> [Required action] Each line of the data below that includes the string "Kusumah" must be copied.

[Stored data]
*** Block opens ***

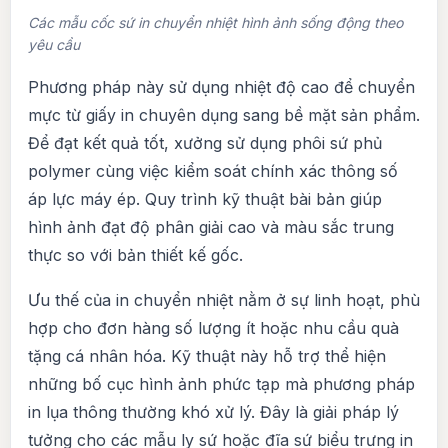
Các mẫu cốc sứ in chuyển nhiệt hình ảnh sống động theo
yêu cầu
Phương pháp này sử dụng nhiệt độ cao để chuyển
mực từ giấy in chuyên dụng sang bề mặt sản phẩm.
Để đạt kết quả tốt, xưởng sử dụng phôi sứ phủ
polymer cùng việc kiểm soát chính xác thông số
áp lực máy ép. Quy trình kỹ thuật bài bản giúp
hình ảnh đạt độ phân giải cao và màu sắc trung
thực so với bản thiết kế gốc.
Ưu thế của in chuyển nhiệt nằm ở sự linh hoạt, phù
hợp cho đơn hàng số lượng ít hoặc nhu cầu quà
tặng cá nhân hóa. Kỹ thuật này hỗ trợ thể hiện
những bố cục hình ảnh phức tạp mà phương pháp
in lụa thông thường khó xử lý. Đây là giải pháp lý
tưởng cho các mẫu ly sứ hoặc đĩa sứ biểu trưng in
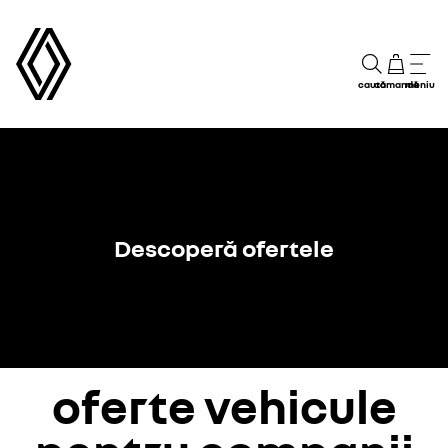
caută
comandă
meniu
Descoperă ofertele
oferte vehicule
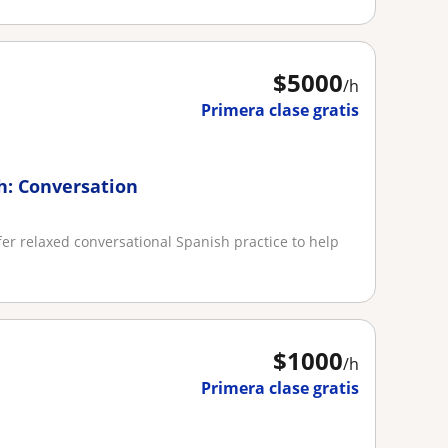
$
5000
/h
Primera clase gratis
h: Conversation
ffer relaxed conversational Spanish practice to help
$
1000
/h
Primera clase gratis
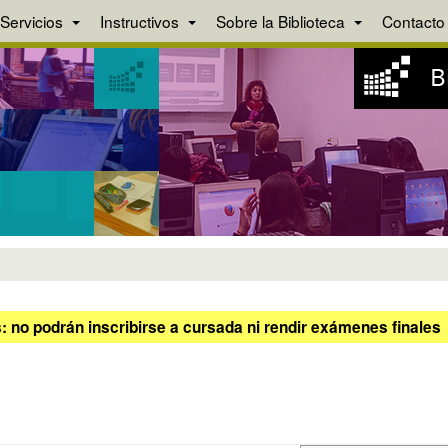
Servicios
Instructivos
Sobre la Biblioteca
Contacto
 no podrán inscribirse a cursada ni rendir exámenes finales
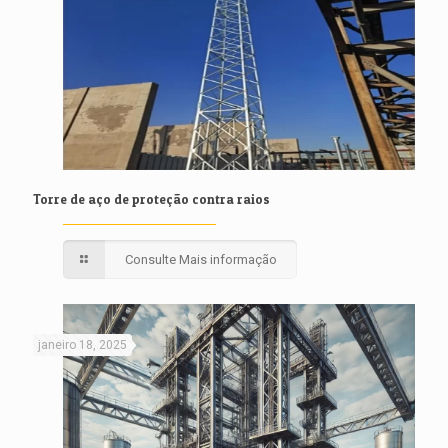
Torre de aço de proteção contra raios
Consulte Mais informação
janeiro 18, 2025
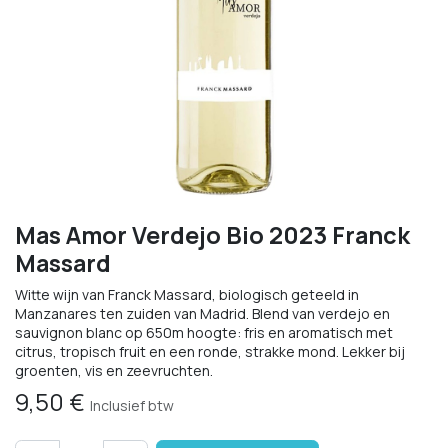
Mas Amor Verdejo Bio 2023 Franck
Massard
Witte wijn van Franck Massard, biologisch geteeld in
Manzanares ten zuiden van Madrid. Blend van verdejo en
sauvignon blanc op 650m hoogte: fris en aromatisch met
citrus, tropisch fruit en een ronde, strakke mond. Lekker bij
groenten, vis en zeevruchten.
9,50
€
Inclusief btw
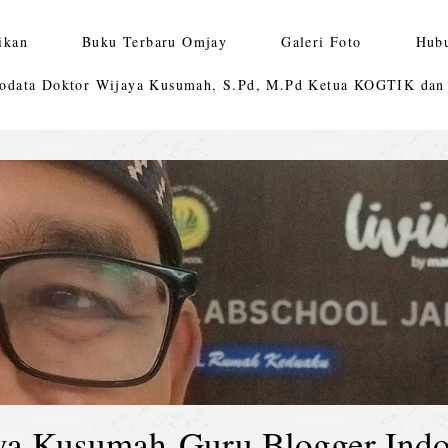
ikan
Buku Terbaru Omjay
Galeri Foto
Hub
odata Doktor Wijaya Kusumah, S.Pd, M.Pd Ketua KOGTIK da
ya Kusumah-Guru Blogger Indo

*** Block closes ***

> [Solution to this problem]
odata Doktor Wijaya Kusumah, S.Pd, M.Pd Ketua KOGTIK da
ya Kusumah-Guru Blogger Indo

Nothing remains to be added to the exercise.